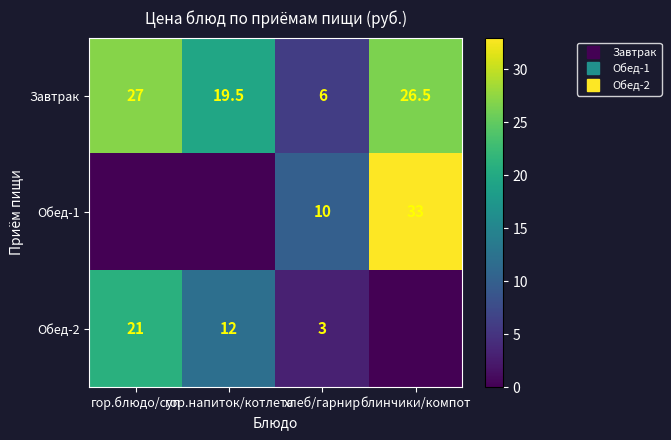

Between гор.блюдо/суп and гор.напиток/котлета, which series saw the biggest shift?

Обед-2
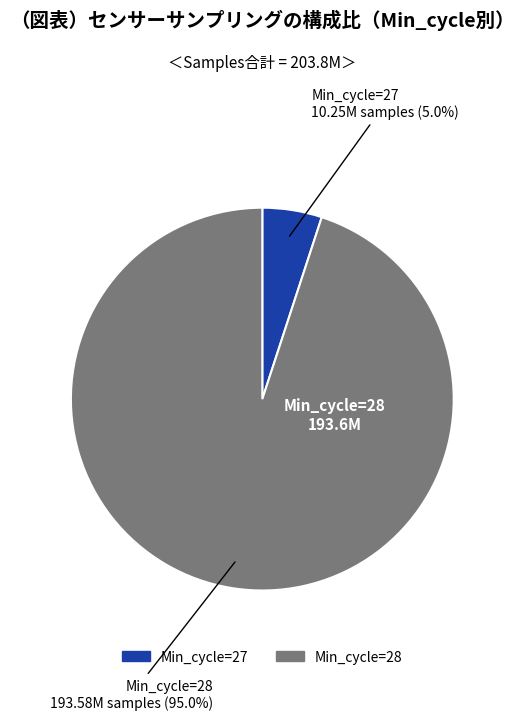

Does any single category account for the majority?

Yes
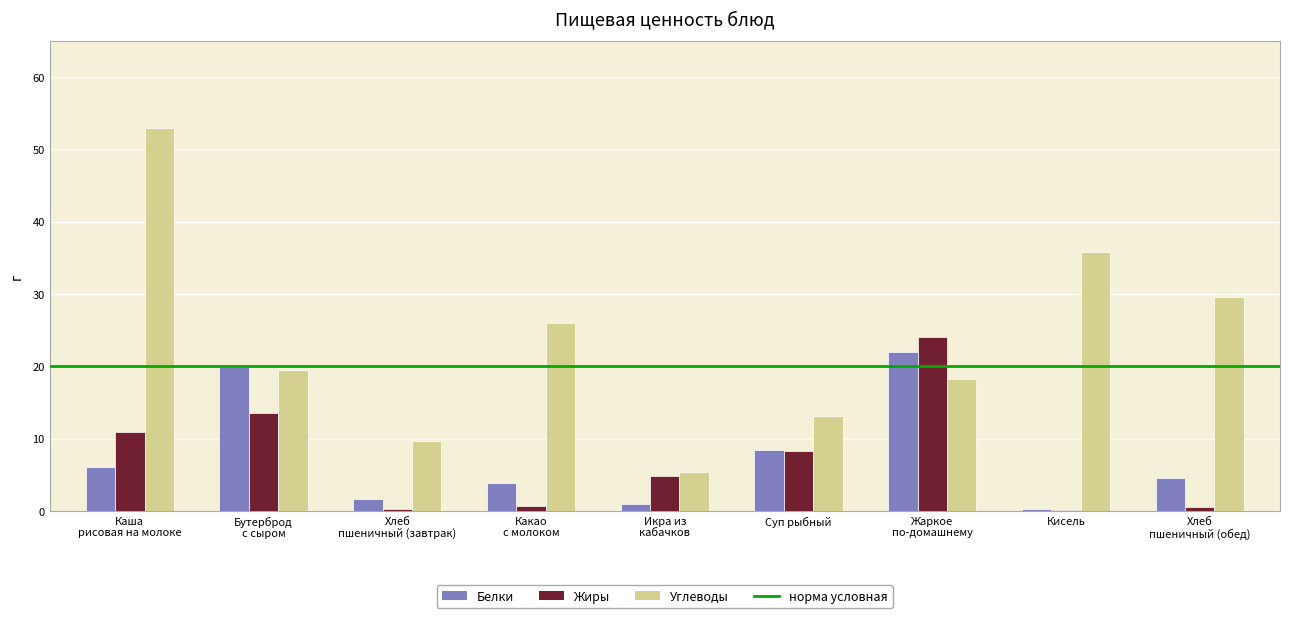

Read the Углеводы value at Суп рыбный.

13.1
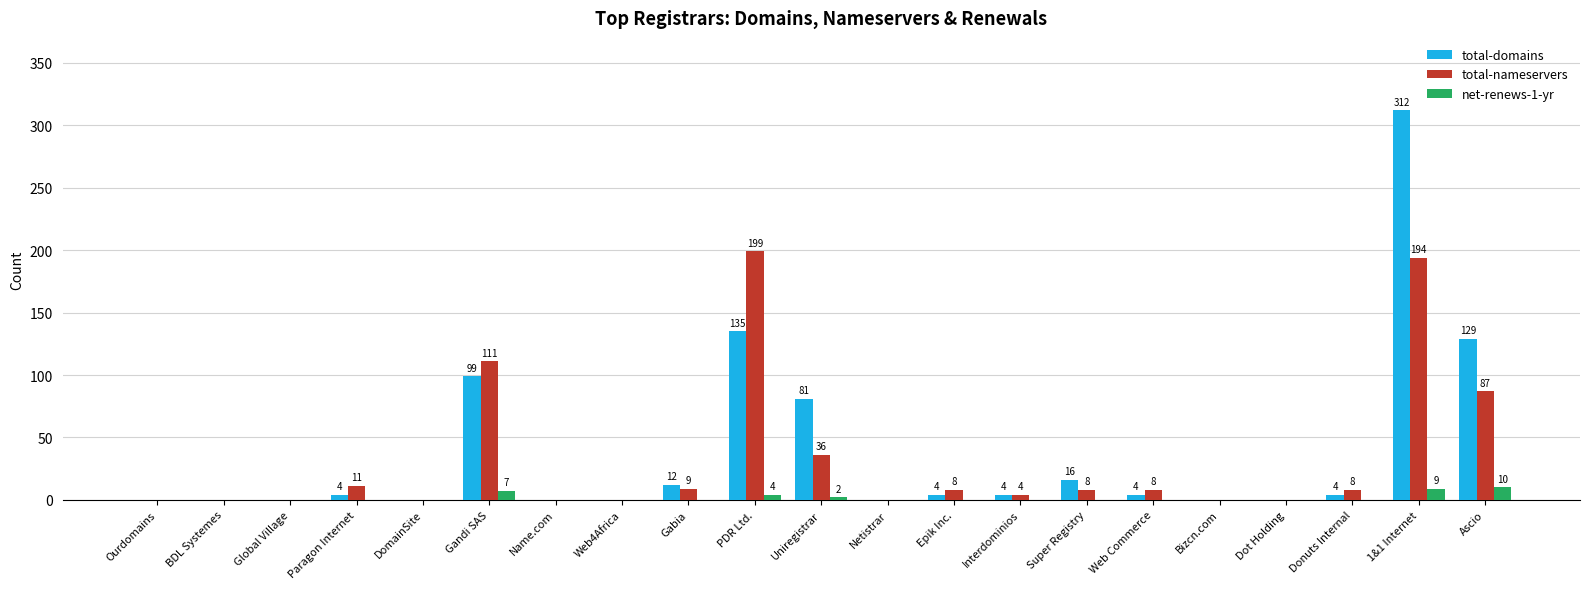

At which category does the chart reach its peak across all series?

1&1 Internet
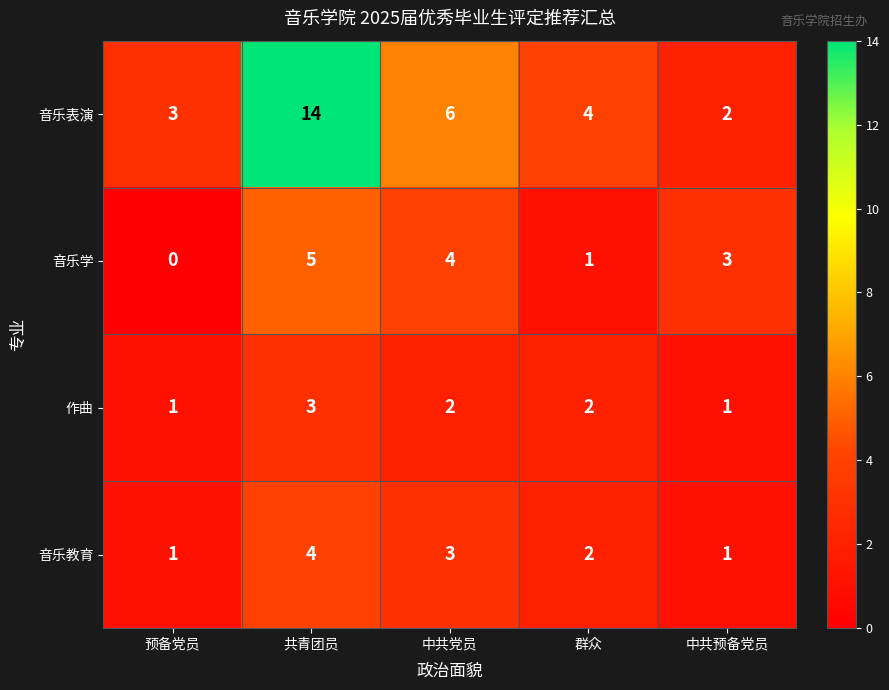

At which label does 音乐学 reach its peak?

共青团员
══════════
_Brief_. Reproduce every entry above word for word, leaving out the pictures.

_Result of the task_.
Between гор.блюдо/суп and гор.напиток/котлета, which series saw the biggest shift?

Обед-2

Does any single category account for the majority?

Yes

Read the Углеводы value at Суп рыбный.

13.1

At which category does the chart reach its peak across all series?

1&1 Internet

At which label does 音乐学 reach its peak?

共青团员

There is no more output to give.